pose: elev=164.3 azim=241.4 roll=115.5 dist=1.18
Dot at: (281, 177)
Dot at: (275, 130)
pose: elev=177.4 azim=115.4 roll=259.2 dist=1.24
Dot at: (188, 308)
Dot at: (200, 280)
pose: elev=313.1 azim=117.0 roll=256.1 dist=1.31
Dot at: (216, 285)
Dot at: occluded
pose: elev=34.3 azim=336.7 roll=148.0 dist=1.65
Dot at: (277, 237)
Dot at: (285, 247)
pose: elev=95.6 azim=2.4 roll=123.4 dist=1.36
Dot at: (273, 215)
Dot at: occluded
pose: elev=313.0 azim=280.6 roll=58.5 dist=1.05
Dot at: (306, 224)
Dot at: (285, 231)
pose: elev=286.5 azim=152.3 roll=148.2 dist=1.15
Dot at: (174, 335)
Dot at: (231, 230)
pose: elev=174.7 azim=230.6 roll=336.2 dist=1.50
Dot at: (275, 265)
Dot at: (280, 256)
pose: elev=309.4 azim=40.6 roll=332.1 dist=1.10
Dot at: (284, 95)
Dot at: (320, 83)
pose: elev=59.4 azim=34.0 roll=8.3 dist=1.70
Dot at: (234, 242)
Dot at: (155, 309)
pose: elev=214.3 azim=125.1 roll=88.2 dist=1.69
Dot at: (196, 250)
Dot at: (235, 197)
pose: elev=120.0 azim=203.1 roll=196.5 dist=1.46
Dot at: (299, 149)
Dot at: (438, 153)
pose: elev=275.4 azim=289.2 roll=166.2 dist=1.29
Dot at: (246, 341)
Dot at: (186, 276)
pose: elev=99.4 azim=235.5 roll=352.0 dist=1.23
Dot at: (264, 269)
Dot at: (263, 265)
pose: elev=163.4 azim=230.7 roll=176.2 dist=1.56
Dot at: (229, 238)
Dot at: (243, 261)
=-=-=-=-=
= Your instructions =
Convert the data above into a JSON list of strings, one string per line, with blank lines left out.

= Full response =
[
  "pose: elev=164.3 azim=241.4 roll=115.5 dist=1.18",
  "Dot at: (281, 177)",
  "Dot at: (275, 130)",
  "pose: elev=177.4 azim=115.4 roll=259.2 dist=1.24",
  "Dot at: (188, 308)",
  "Dot at: (200, 280)",
  "pose: elev=313.1 azim=117.0 roll=256.1 dist=1.31",
  "Dot at: (216, 285)",
  "Dot at: occluded",
  "pose: elev=34.3 azim=336.7 roll=148.0 dist=1.65",
  "Dot at: (277, 237)",
  "Dot at: (285, 247)",
  "pose: elev=95.6 azim=2.4 roll=123.4 dist=1.36",
  "Dot at: (273, 215)",
  "Dot at: occluded",
  "pose: elev=313.0 azim=280.6 roll=58.5 dist=1.05",
  "Dot at: (306, 224)",
  "Dot at: (285, 231)",
  "pose: elev=286.5 azim=152.3 roll=148.2 dist=1.15",
  "Dot at: (174, 335)",
  "Dot at: (231, 230)",
  "pose: elev=174.7 azim=230.6 roll=336.2 dist=1.50",
  "Dot at: (275, 265)",
  "Dot at: (280, 256)",
  "pose: elev=309.4 azim=40.6 roll=332.1 dist=1.10",
  "Dot at: (284, 95)",
  "Dot at: (320, 83)",
  "pose: elev=59.4 azim=34.0 roll=8.3 dist=1.70",
  "Dot at: (234, 242)",
  "Dot at: (155, 309)",
  "pose: elev=214.3 azim=125.1 roll=88.2 dist=1.69",
  "Dot at: (196, 250)",
  "Dot at: (235, 197)",
  "pose: elev=120.0 azim=203.1 roll=196.5 dist=1.46",
  "Dot at: (299, 149)",
  "Dot at: (438, 153)",
  "pose: elev=275.4 azim=289.2 roll=166.2 dist=1.29",
  "Dot at: (246, 341)",
  "Dot at: (186, 276)",
  "pose: elev=99.4 azim=235.5 roll=352.0 dist=1.23",
  "Dot at: (264, 269)",
  "Dot at: (263, 265)",
  "pose: elev=163.4 azim=230.7 roll=176.2 dist=1.56",
  "Dot at: (229, 238)",
  "Dot at: (243, 261)"
]